Iran imported 202.000 tons of soy-oil in July-Sept. 2012, up from only 160,000 in April-June this year, a figure depressed as sanctions hit shipments, Oil World estimates.
Of the July-Sept. total, 129.000 tons is believed to have been imported from Argentina, 59.000 tons from Brazil and 14.000 tons from Paraguay, Oil World said.
Western sanctions imposed on Iran because of its disputed nuclear program do not include food shipments, but sanctions make it intensely difficult for importers to obtain letters of credit or conduct international transfers of funds through banks.
Iran has been able to make large wheat purchases in past weeks despite sanctions, Reuters reported on Thursday.

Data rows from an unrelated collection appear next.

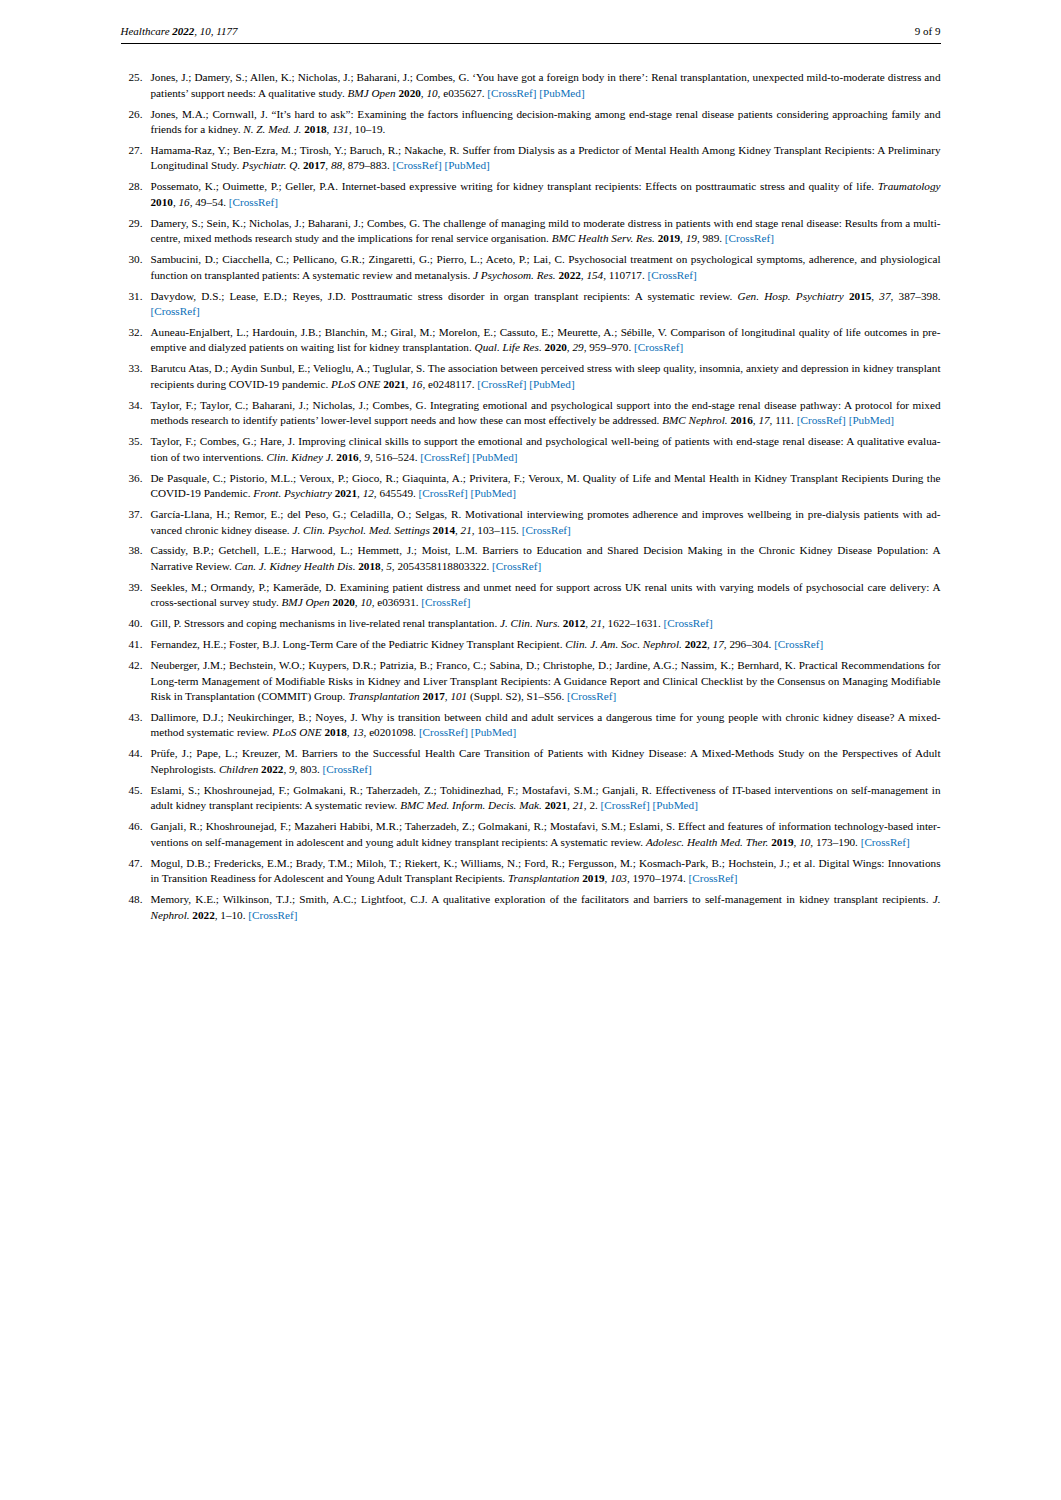Healthcare 2022, 10, 1177 9 of 9
25. Jones, J.; Damery, S.; Allen, K.; Nicholas, J.; Baharani, J.; Combes, G. ‘You have got a foreign body in there’: Renal transplantation, unexpected mild-to-moderate distress and patients’ support needs: A qualitative study. BMJ Open 2020, 10, e035627. CrossRef PubMed
26. Jones, M.A.; Cornwall, J. “It’s hard to ask”: Examining the factors influencing decision-making among end-stage renal disease patients considering approaching family and friends for a kidney. N. Z. Med. J. 2018, 131, 10–19.
27. Hamama-Raz, Y.; Ben-Ezra, M.; Tirosh, Y.; Baruch, R.; Nakache, R. Suffer from Dialysis as a Predictor of Mental Health Among Kidney Transplant Recipients: A Preliminary Longitudinal Study. Psychiatr. Q. 2017, 88, 879–883. CrossRef PubMed
28. Possemato, K.; Ouimette, P.; Geller, P.A. Internet-based expressive writing for kidney transplant recipients: Effects on posttraumatic stress and quality of life. Traumatology 2010, 16, 49–54. CrossRef
29. Damery, S.; Sein, K.; Nicholas, J.; Baharani, J.; Combes, G. The challenge of managing mild to moderate distress in patients with end stage renal disease: Results from a multi-centre, mixed methods research study and the implications for renal service organisation. BMC Health Serv. Res. 2019, 19, 989. CrossRef
30. Sambucini, D.; Ciacchella, C.; Pellicano, G.R.; Zingaretti, G.; Pierro, L.; Aceto, P.; Lai, C. Psychosocial treatment on psychological symptoms, adherence, and physiological function on transplanted patients: A systematic review and metanalysis. J Psychosom. Res. 2022, 154, 110717. CrossRef
31. Davydow, D.S.; Lease, E.D.; Reyes, J.D. Posttraumatic stress disorder in organ transplant recipients: A systematic review. Gen. Hosp. Psychiatry 2015, 37, 387–398. CrossRef
32. Auneau-Enjalbert, L.; Hardouin, J.B.; Blanchin, M.; Giral, M.; Morelon, E.; Cassuto, E.; Meurette, A.; Sébille, V. Comparison of longitudinal quality of life outcomes in preemptive and dialyzed patients on waiting list for kidney transplantation. Qual. Life Res. 2020, 29, 959–970. CrossRef
33. Barutcu Atas, D.; Aydin Sunbul, E.; Velioglu, A.; Tuglular, S. The association between perceived stress with sleep quality, insomnia, anxiety and depression in kidney transplant recipients during COVID-19 pandemic. PLoS ONE 2021, 16, e0248117. CrossRef PubMed
34. Taylor, F.; Taylor, C.; Baharani, J.; Nicholas, J.; Combes, G. Integrating emotional and psychological support into the end-stage renal disease pathway: A protocol for mixed methods research to identify patients’ lower-level support needs and how these can most effectively be addressed. BMC Nephrol. 2016, 17, 111. CrossRef PubMed
35. Taylor, F.; Combes, G.; Hare, J. Improving clinical skills to support the emotional and psychological well-being of patients with end-stage renal disease: A qualitative evaluation of two interventions. Clin. Kidney J. 2016, 9, 516–524. CrossRef PubMed
36. De Pasquale, C.; Pistorio, M.L.; Veroux, P.; Gioco, R.; Giaquinta, A.; Privitera, F.; Veroux, M. Quality of Life and Mental Health in Kidney Transplant Recipients During the COVID-19 Pandemic. Front. Psychiatry 2021, 12, 645549. CrossRef PubMed
37. García-Llana, H.; Remor, E.; del Peso, G.; Celadilla, O.; Selgas, R. Motivational interviewing promotes adherence and improves wellbeing in pre-dialysis patients with advanced chronic kidney disease. J. Clin. Psychol. Med. Settings 2014, 21, 103–115. CrossRef
38. Cassidy, B.P.; Getchell, L.E.; Harwood, L.; Hemmett, J.; Moist, L.M. Barriers to Education and Shared Decision Making in the Chronic Kidney Disease Population: A Narrative Review. Can. J. Kidney Health Dis. 2018, 5, 2054358118803322. CrossRef
39. Seekles, M.; Ormandy, P.; Kamerāde, D. Examining patient distress and unmet need for support across UK renal units with varying models of psychosocial care delivery: A cross-sectional survey study. BMJ Open 2020, 10, e036931. CrossRef
40. Gill, P. Stressors and coping mechanisms in live-related renal transplantation. J. Clin. Nurs. 2012, 21, 1622–1631. CrossRef
41. Fernandez, H.E.; Foster, B.J. Long-Term Care of the Pediatric Kidney Transplant Recipient. Clin. J. Am. Soc. Nephrol. 2022, 17, 296–304. CrossRef
42. Neuberger, J.M.; Bechstein, W.O.; Kuypers, D.R.; Patrizia, B.; Franco, C.; Sabina, D.; Christophe, D.; Jardine, A.G.; Nassim, K.; Bernhard, K. Practical Recommendations for Long-term Management of Modifiable Risks in Kidney and Liver Transplant Recipients: A Guidance Report and Clinical Checklist by the Consensus on Managing Modifiable Risk in Transplantation (COMMIT) Group. Transplantation 2017, 101 (Suppl. S2), S1–S56. CrossRef
43. Dallimore, D.J.; Neukirchinger, B.; Noyes, J. Why is transition between child and adult services a dangerous time for young people with chronic kidney disease? A mixed-method systematic review. PLoS ONE 2018, 13, e0201098. CrossRef PubMed
44. Prüfe, J.; Pape, L.; Kreuzer, M. Barriers to the Successful Health Care Transition of Patients with Kidney Disease: A Mixed-Methods Study on the Perspectives of Adult Nephrologists. Children 2022, 9, 803. CrossRef
45. Eslami, S.; Khoshrounejad, F.; Golmakani, R.; Taherzadeh, Z.; Tohidinezhad, F.; Mostafavi, S.M.; Ganjali, R. Effectiveness of IT-based interventions on self-management in adult kidney transplant recipients: A systematic review. BMC Med. Inform. Decis. Mak. 2021, 21, 2. CrossRef PubMed
46. Ganjali, R.; Khoshrounejad, F.; Mazaheri Habibi, M.R.; Taherzadeh, Z.; Golmakani, R.; Mostafavi, S.M.; Eslami, S. Effect and features of information technology-based interventions on self-management in adolescent and young adult kidney transplant recipients: A systematic review. Adolesc. Health Med. Ther. 2019, 10, 173–190. CrossRef
47. Mogul, D.B.; Fredericks, E.M.; Brady, T.M.; Miloh, T.; Riekert, K.; Williams, N.; Ford, R.; Fergusson, M.; Kosmach-Park, B.; Hochstein, J.; et al. Digital Wings: Innovations in Transition Readiness for Adolescent and Young Adult Transplant Recipients. Transplantation 2019, 103, 1970–1974. CrossRef
48. Memory, K.E.; Wilkinson, T.J.; Smith, A.C.; Lightfoot, C.J. A qualitative exploration of the facilitators and barriers to self-management in kidney transplant recipients. J. Nephrol. 2022, 1–10. CrossRef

Iran has also stepped up soybean imports in recent months, Oil World said.
“Iran will import roughly 160.000 tons of soybeans in June/Sept. 2012, the bulk of it from Argentina”, it said. “This volume compares to only 68.000 tons imported in Jan/May 2012 before importers found ways to purchase large volumes despite the sanctions.”
Iran has also made heavy sunflower oil purchases, raising July-Sept. 2012 sun-oil imports to 154.000 tons from only 75.000 tons in April-June 2012, Oil World estimates.
Ukraine supplied 140.000 tons of the July-Sept. sun-oil imports, Argentina 10.000 tons with the rest mainly coming from Russia, Oil World said.